To summarize: there was an expectation of prospective application; the time period of retroactivity was excessive; considerations of fairness militate against retroactivity; and there was improper purpose to be served. On balance, all factors considered, Local Law No. 66’s retroactive provisions offend notions of due process.

Plaintiffs also maintain that Local Law No. 66 violates the equal protection clause because it discriminates against those individuals who purchased rent-stabilized multiple dwellings since December 1985 when Local Law No. 95 was enacted. These purchasers of property will be liable for fees for a period of time when they were not owners of the property.

The Department of Finance has indicated that it interprets the statute to impose the fee on the owners of the property for the given fee year and not upon the current owners who only recently purchased. This position is contrary to the posture that was taken by the city officials prior to the adoption of the provision (see, minutes of City Council, Dec. 18, 1985). And it tacitly concedes that the retrospective imposition of such fees on current owners for units not owned in 1984 or 1985 would not be permissible.

This latest interpretation, however, does not make sense when the law is viewed in its entirety. Local Law No. 66 provides for fees to be collected retroactively from "owners”. It also includes sanctions for the failure to remit the fees. The sanction consists of prohibition on rent increases. These sanctions will be applied to a nonowner, and, in effect, be without consequence or meaning. Alternatively, the sanctions would be used to penalize, after the fact, current owners for the omissions of their predecessors over whom they ostensibly have no control or recourse. This anomalous result is an unreasonable construction of the statute. Thus, this eleventh hour attempt by reinterpretation to salvage a constitutionally infirm statute is unavailing.
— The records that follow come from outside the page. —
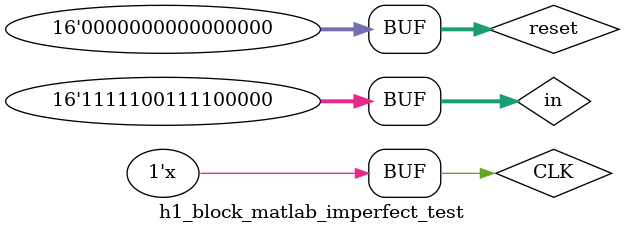
<source format=v>
`timescale 1ns / 1ps


module h1_block_matlab_imperfect_test;

	// Inputs
	reg [15:0] in;
	reg CLK;
	reg [15:0] reset;

	// Outputs
	wire [15:0] out;

	// Instantiate the Unit Under Test (UUT)
	h1_block_matlab_imperfect uut (
		.in(in), 
		.CLK(CLK), 
		.reset(reset),
		.out(out)
	);

	initial begin
		// Initialize Inputs
		in = 16'b1000010101100000;
		CLK = 0;
		reset = 16'b1111111111111111;

		// Wait 100 ns for global reset to finish
		#10;
		reset = 16'b0000000000000000;
		#10;
      in = 16'b0110110101100000;
		#20;
      in = 16'b0010110110010000;
		#20;
      in = 16'b1111100100000000;
		#20;
      in = 16'b1111100111100000;
		// Add stimulus here

	end
always begin #10; CLK <= ~CLK; end      
endmodule


</source>
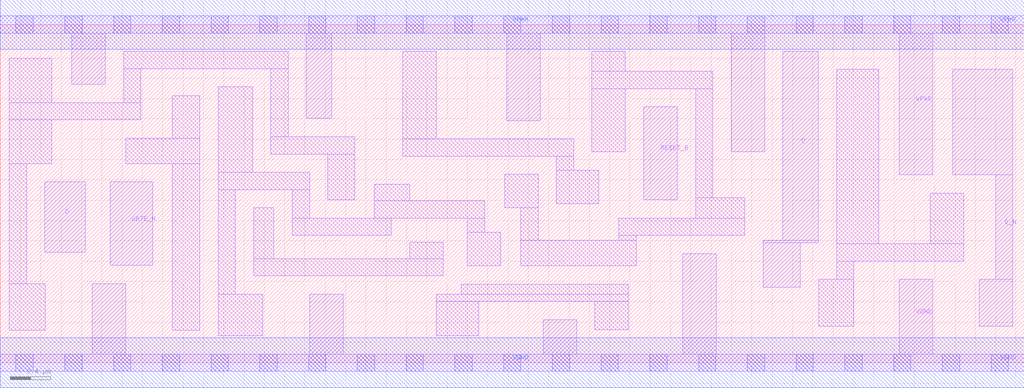
<source format=lef>
# Copyright 2020 The SkyWater PDK Authors
#
# Licensed under the Apache License, Version 2.0 (the "License");
# you may not use this file except in compliance with the License.
# You may obtain a copy of the License at
#
#     https://www.apache.org/licenses/LICENSE-2.0
#
# Unless required by applicable law or agreed to in writing, software
# distributed under the License is distributed on an "AS IS" BASIS,
# WITHOUT WARRANTIES OR CONDITIONS OF ANY KIND, either express or implied.
# See the License for the specific language governing permissions and
# limitations under the License.
#
# SPDX-License-Identifier: Apache-2.0

VERSION 5.7 ;
  NAMESCASESENSITIVE ON ;
  NOWIREEXTENSIONATPIN ON ;
  DIVIDERCHAR "/" ;
  BUSBITCHARS "[]" ;
UNITS
  DATABASE MICRONS 200 ;
END UNITS
MACRO sky130_fd_sc_lp__dlrbn_lp
  CLASS CORE ;
  SOURCE USER ;
  FOREIGN sky130_fd_sc_lp__dlrbn_lp ;
  ORIGIN  0.000000  0.000000 ;
  SIZE  10.08000 BY  3.330000 ;
  SYMMETRY X Y R90 ;
  SITE unit ;
  PIN D
    ANTENNAGATEAREA  0.376000 ;
    DIRECTION INPUT ;
    USE SIGNAL ;
    PORT
      LAYER li1 ;
        RECT 0.440000 1.090000 0.835000 1.780000 ;
    END
  END D
  PIN Q
    ANTENNADIFFAREA  0.402600 ;
    DIRECTION OUTPUT ;
    USE SIGNAL ;
    PORT
      LAYER li1 ;
        RECT 7.510000 0.745000 7.875000 1.180000 ;
        RECT 7.510000 1.180000 8.055000 1.205000 ;
        RECT 7.705000 1.205000 8.055000 3.065000 ;
    END
  END Q
  PIN Q_N
    ANTENNADIFFAREA  0.402600 ;
    DIRECTION OUTPUT ;
    USE SIGNAL ;
    PORT
      LAYER li1 ;
        RECT 9.380000 1.850000 9.970000 2.890000 ;
        RECT 9.640000 0.360000 9.970000 0.820000 ;
        RECT 9.800000 0.820000 9.970000 1.850000 ;
    END
  END Q_N
  PIN RESET_B
    ANTENNAGATEAREA  0.313000 ;
    DIRECTION INPUT ;
    USE SIGNAL ;
    PORT
      LAYER li1 ;
        RECT 6.335000 1.605000 6.665000 2.520000 ;
    END
  END RESET_B
  PIN GATE_N
    ANTENNAGATEAREA  0.376000 ;
    DIRECTION INPUT ;
    USE CLOCK ;
    PORT
      LAYER li1 ;
        RECT 1.085000 0.960000 1.500000 1.780000 ;
    END
  END GATE_N
  PIN VGND
    DIRECTION INOUT ;
    USE GROUND ;
    PORT
      LAYER li1 ;
        RECT 0.000000 -0.085000 10.080000 0.085000 ;
        RECT 0.905000  0.085000  1.235000 0.780000 ;
        RECT 3.045000  0.085000  3.375000 0.675000 ;
        RECT 5.345000  0.085000  5.675000 0.425000 ;
        RECT 6.720000  0.085000  7.050000 1.075000 ;
        RECT 8.850000  0.085000  9.180000 0.820000 ;
      LAYER mcon ;
        RECT 0.155000 -0.085000 0.325000 0.085000 ;
        RECT 0.635000 -0.085000 0.805000 0.085000 ;
        RECT 1.115000 -0.085000 1.285000 0.085000 ;
        RECT 1.595000 -0.085000 1.765000 0.085000 ;
        RECT 2.075000 -0.085000 2.245000 0.085000 ;
        RECT 2.555000 -0.085000 2.725000 0.085000 ;
        RECT 3.035000 -0.085000 3.205000 0.085000 ;
        RECT 3.515000 -0.085000 3.685000 0.085000 ;
        RECT 3.995000 -0.085000 4.165000 0.085000 ;
        RECT 4.475000 -0.085000 4.645000 0.085000 ;
        RECT 4.955000 -0.085000 5.125000 0.085000 ;
        RECT 5.435000 -0.085000 5.605000 0.085000 ;
        RECT 5.915000 -0.085000 6.085000 0.085000 ;
        RECT 6.395000 -0.085000 6.565000 0.085000 ;
        RECT 6.875000 -0.085000 7.045000 0.085000 ;
        RECT 7.355000 -0.085000 7.525000 0.085000 ;
        RECT 7.835000 -0.085000 8.005000 0.085000 ;
        RECT 8.315000 -0.085000 8.485000 0.085000 ;
        RECT 8.795000 -0.085000 8.965000 0.085000 ;
        RECT 9.275000 -0.085000 9.445000 0.085000 ;
        RECT 9.755000 -0.085000 9.925000 0.085000 ;
      LAYER met1 ;
        RECT 0.000000 -0.245000 10.080000 0.245000 ;
    END
  END VGND
  PIN VPWR
    DIRECTION INOUT ;
    USE POWER ;
    PORT
      LAYER li1 ;
        RECT 0.000000 3.245000 10.080000 3.415000 ;
        RECT 0.705000 2.740000  1.035000 3.245000 ;
        RECT 3.015000 2.405000  3.265000 3.245000 ;
        RECT 4.985000 2.385000  5.315000 3.245000 ;
        RECT 7.195000 2.075000  7.525000 3.245000 ;
        RECT 8.850000 1.850000  9.180000 3.245000 ;
      LAYER mcon ;
        RECT 0.155000 3.245000 0.325000 3.415000 ;
        RECT 0.635000 3.245000 0.805000 3.415000 ;
        RECT 1.115000 3.245000 1.285000 3.415000 ;
        RECT 1.595000 3.245000 1.765000 3.415000 ;
        RECT 2.075000 3.245000 2.245000 3.415000 ;
        RECT 2.555000 3.245000 2.725000 3.415000 ;
        RECT 3.035000 3.245000 3.205000 3.415000 ;
        RECT 3.515000 3.245000 3.685000 3.415000 ;
        RECT 3.995000 3.245000 4.165000 3.415000 ;
        RECT 4.475000 3.245000 4.645000 3.415000 ;
        RECT 4.955000 3.245000 5.125000 3.415000 ;
        RECT 5.435000 3.245000 5.605000 3.415000 ;
        RECT 5.915000 3.245000 6.085000 3.415000 ;
        RECT 6.395000 3.245000 6.565000 3.415000 ;
        RECT 6.875000 3.245000 7.045000 3.415000 ;
        RECT 7.355000 3.245000 7.525000 3.415000 ;
        RECT 7.835000 3.245000 8.005000 3.415000 ;
        RECT 8.315000 3.245000 8.485000 3.415000 ;
        RECT 8.795000 3.245000 8.965000 3.415000 ;
        RECT 9.275000 3.245000 9.445000 3.415000 ;
        RECT 9.755000 3.245000 9.925000 3.415000 ;
      LAYER met1 ;
        RECT 0.000000 3.085000 10.080000 3.575000 ;
    END
  END VPWR
  OBS
    LAYER li1 ;
      RECT 0.090000 0.320000 0.445000 0.780000 ;
      RECT 0.090000 0.780000 0.260000 1.960000 ;
      RECT 0.090000 1.960000 0.505000 2.390000 ;
      RECT 0.090000 2.390000 1.385000 2.560000 ;
      RECT 0.090000 2.560000 0.505000 3.000000 ;
      RECT 1.215000 2.560000 1.385000 2.895000 ;
      RECT 1.215000 2.895000 2.835000 3.065000 ;
      RECT 1.235000 1.960000 1.965000 2.210000 ;
      RECT 1.695000 0.320000 1.965000 1.960000 ;
      RECT 1.695000 2.210000 1.965000 2.630000 ;
      RECT 2.145000 0.265000 2.585000 0.675000 ;
      RECT 2.145000 0.675000 2.315000 1.705000 ;
      RECT 2.145000 1.705000 3.045000 1.875000 ;
      RECT 2.145000 1.875000 2.485000 2.715000 ;
      RECT 2.495000 0.855000 4.360000 1.025000 ;
      RECT 2.495000 1.025000 2.695000 1.525000 ;
      RECT 2.665000 2.055000 3.490000 2.225000 ;
      RECT 2.665000 2.225000 2.835000 2.895000 ;
      RECT 2.875000 1.255000 3.850000 1.425000 ;
      RECT 2.875000 1.425000 3.045000 1.705000 ;
      RECT 3.225000 1.605000 3.490000 2.055000 ;
      RECT 3.680000 1.425000 4.770000 1.595000 ;
      RECT 3.680000 1.595000 4.030000 1.755000 ;
      RECT 3.965000 2.035000 5.645000 2.205000 ;
      RECT 3.965000 2.205000 4.295000 3.065000 ;
      RECT 4.030000 1.025000 4.360000 1.185000 ;
      RECT 4.295000 0.265000 4.710000 0.605000 ;
      RECT 4.295000 0.605000 6.185000 0.675000 ;
      RECT 4.540000 0.675000 6.185000 0.775000 ;
      RECT 4.600000 0.955000 4.930000 1.285000 ;
      RECT 4.600000 1.285000 4.770000 1.425000 ;
      RECT 4.965000 1.525000 5.295000 1.855000 ;
      RECT 5.125000 0.955000 6.260000 1.205000 ;
      RECT 5.125000 1.205000 5.295000 1.525000 ;
      RECT 5.475000 1.565000 5.890000 1.895000 ;
      RECT 5.475000 1.895000 5.645000 2.035000 ;
      RECT 5.825000 2.075000 6.155000 2.700000 ;
      RECT 5.825000 2.700000 7.015000 2.870000 ;
      RECT 5.825000 2.870000 6.155000 3.065000 ;
      RECT 5.855000 0.325000 6.185000 0.605000 ;
      RECT 6.090000 1.205000 6.260000 1.255000 ;
      RECT 6.090000 1.255000 7.330000 1.425000 ;
      RECT 6.845000 1.425000 7.330000 1.625000 ;
      RECT 6.845000 1.625000 7.015000 2.700000 ;
      RECT 8.060000 0.360000 8.405000 0.820000 ;
      RECT 8.235000 0.820000 8.405000 1.000000 ;
      RECT 8.235000 1.000000 9.485000 1.170000 ;
      RECT 8.235000 1.170000 8.650000 2.890000 ;
      RECT 9.155000 1.170000 9.485000 1.670000 ;
  END
END sky130_fd_sc_lp__dlrbn_lp

</source>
A statute will offend the equal protection clause, if it is not rationally related to a permissible public purpose. (Plyler v Doe, 457 US 202, 216.) There is no permissible public purpose to be served here by the discrimination practiced under the statute. The provision imposes what amounts to a penalty upon new owners.

Furthermore, Local Law No. 66 is invalid for the additional *370reason that it conflicts with its enabling legislation. The authority of the city to enact local laws under the State Constitution or the Municipal Home Rule Law is conditioned on the exercise of such authority not being inconsistent with any State enactment. (People v De Jesus, 54 NY2d 465; Matter of Landsdown Entertainment Corp. v New York Dept. of Consumer Affairs, 133 Misc 2d 206 [Sup Ct, NY County 1986].) Inconsistency is not limited to cases of express conflict between State and local laws. Thus, a local law is inconsistent with State statute if it allows what State law prohibits or forbids what State law permits. (Consolidated Edison Co. v Town of Red Hook, 60 NY2d 99.)

Here, the enabling legislation, as noted above, is a prospective enactment. The authority given the city cannot exceed the bounds of the enabling statute. Adopting a retroactive provision by the city is prohibited by the State. In addition, the enabling statute expresses the purpose for which the funds were to be collected, and the city in Local Law No. 66 ignores that purpose. The funds were to be utilized for a specific limited purpose — to defray the costs of rent stabilization on a year-to-year basis. They cannot be used to close a future possible budget gap by allocating funds to other government services no matter how compelling the financial distress of the city.

Lastly, the enabling statute clearly recites that the fees imposed are to be limited to $10 per year. In effect, the city, by its lassitude, is seeking through Local Law No. 66 to recoup three years of fees in one. This is yet another inconsistency that invalidates the statute.

Accordingly, the motion for summary judgment by plaintiff for a declaration that Local Law No. 26, now Local Law No. 66, violates the due process and equal protection clauses and is, therefore, unconstitutional and void is granted. Plaintiffs are also granted a declaration that the enactment is inconsistent with its enabling legislation and is invalid. The cross motion by defendants for summary judgment is denied.